Apr
28

Coventry Q1 2006 earnings report

Coventry continues to deliver strong financial results across the board, with medical trend rates appearing to stabilize at about 8% and premium increases for Q1 somewhat above that rate. Overall membership growth is projected to be in the 1% – 3% range, with new employer customers are buying less-rich benefit plans and members at existing employer customers are shifting to less-rich plans (if multiple plan options are offered).
Part D sales efforts have been succesful, with 529,000 members enrolled to date, $180 million in revenue and margins somewhat better than expected. The growth was in part due to Coventry’s partnership with Medicare Supplement insurers, using the insurers as a distribution channel. Part of the $180 million was $50 million from CMS risk share payments.
The First Health business is producing the desired results although there has been strong pressure on the commercial plan part of FH. Revenues on the workers comp side were $51,425 million for the quarter, down slightly from the previous quarter’s $52,953 million. This is not unusual in the WC network and bill review business, as it tends to be somewhat cyclical.
Of note, Coventry Chairman Dale Wolf had previously suggested FH’s workers comp business would produce a $240 million top line in 2006. Given results to date, increasing price pressure on workers comp networks and bill review entities, and the growing likelihood that First Health will lose workers comp network business, I’d be surprised if FH produces anywhere close to $240 million in revenue.
Their failure to name a leader for the WC sector is not helping.

• _List of tasks_:
#1 What factors does the Coventry earnings report cite for doubting that First Health's workers comp business will come close to $240 million in 2006 revenue?
#2 Copy the Coventry earnings report word for word from "Coventry continues to" to "risk share payments.".

• _Material shown_:
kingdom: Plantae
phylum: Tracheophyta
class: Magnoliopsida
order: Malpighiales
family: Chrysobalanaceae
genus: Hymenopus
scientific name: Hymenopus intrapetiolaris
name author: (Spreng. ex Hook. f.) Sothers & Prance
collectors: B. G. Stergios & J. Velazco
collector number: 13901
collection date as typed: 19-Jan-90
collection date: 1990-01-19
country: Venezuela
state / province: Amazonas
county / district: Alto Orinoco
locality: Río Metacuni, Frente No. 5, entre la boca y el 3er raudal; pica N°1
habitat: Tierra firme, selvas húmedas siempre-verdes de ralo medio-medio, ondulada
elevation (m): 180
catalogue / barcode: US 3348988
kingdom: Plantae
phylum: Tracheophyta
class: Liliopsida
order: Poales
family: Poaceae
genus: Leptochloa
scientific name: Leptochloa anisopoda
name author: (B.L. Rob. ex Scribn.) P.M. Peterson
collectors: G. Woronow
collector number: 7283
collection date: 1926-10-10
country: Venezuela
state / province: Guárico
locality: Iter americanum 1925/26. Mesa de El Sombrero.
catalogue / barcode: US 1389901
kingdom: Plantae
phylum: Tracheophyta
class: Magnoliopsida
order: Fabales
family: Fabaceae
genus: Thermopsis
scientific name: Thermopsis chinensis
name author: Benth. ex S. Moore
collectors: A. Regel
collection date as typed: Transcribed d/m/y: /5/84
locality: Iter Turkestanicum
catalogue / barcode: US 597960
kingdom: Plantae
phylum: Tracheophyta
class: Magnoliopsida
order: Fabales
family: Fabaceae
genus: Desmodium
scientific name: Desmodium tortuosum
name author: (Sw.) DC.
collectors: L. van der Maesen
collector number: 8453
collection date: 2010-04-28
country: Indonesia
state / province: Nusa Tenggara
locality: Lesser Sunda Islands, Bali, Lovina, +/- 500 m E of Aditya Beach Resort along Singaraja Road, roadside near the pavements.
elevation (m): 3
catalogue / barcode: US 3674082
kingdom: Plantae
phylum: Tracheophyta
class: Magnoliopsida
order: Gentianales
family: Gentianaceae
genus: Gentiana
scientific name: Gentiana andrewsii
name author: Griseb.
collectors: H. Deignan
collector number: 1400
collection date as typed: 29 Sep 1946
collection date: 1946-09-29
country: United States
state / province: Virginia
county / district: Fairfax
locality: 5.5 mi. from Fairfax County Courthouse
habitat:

• _Responses_:
#1
- Results to date
- Increasing price pressure on workers comp networks and bill review entities
- The growing likelihood that First Health will lose workers comp network business

#2
Coventry continues to deliver strong financial results across the board, with medical trend rates appearing to stabilize at about 8% and premium increases for Q1 somewhat above that rate. Overall membership growth is projected to be in the 1% – 3% range, with new employer customers are buying less-rich benefit plans and members at existing employer customers are shifting to less-rich plans (if multiple plan options are offered).
Part D sales efforts have been succesful, with 529,000 members enrolled to date, $180 million in revenue and margins somewhat better than expected. The growth was in part due to Coventry’s partnership with Medicare Supplement insurers, using the insurers as a distribution channel. Part of the $180 million was $50 million from CMS risk share payments.